● **TASK REQUIREMENTS**
Go through the listing below. Copy each line that has the string "elbow".

━━━━━━━━━━━━━━━━

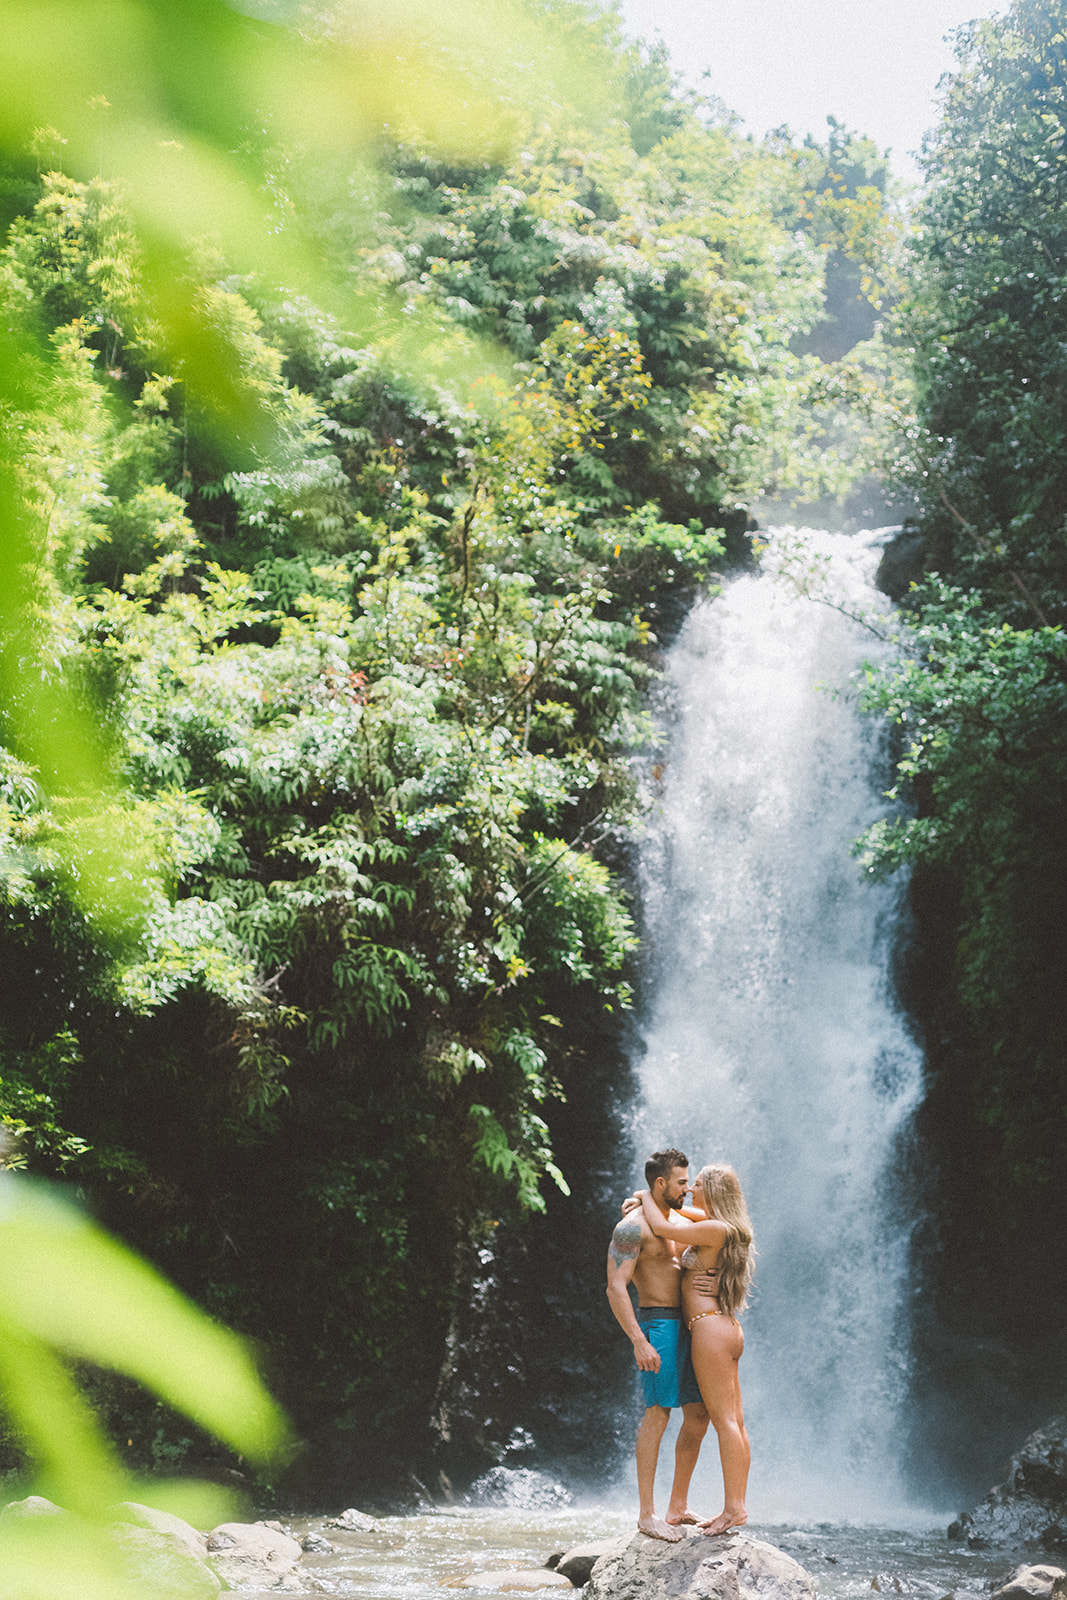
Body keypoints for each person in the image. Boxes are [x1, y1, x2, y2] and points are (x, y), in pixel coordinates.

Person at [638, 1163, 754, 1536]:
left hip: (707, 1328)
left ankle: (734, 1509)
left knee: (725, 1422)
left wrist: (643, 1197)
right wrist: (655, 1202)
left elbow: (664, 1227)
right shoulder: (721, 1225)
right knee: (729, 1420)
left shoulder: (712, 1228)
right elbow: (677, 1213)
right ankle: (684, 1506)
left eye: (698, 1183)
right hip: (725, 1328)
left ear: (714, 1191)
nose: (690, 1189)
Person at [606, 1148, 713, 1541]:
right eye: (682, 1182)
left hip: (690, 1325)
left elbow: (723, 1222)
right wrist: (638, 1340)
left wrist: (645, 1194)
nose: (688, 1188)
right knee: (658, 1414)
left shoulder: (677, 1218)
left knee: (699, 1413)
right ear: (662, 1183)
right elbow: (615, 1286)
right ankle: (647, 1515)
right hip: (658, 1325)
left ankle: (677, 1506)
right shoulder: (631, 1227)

━━━━━━━━━━━━━━━━

● **COMPLETED TASK**
left elbow: (664, 1227)
right elbow: (677, 1213)
left elbow: (723, 1222)
right elbow: (615, 1286)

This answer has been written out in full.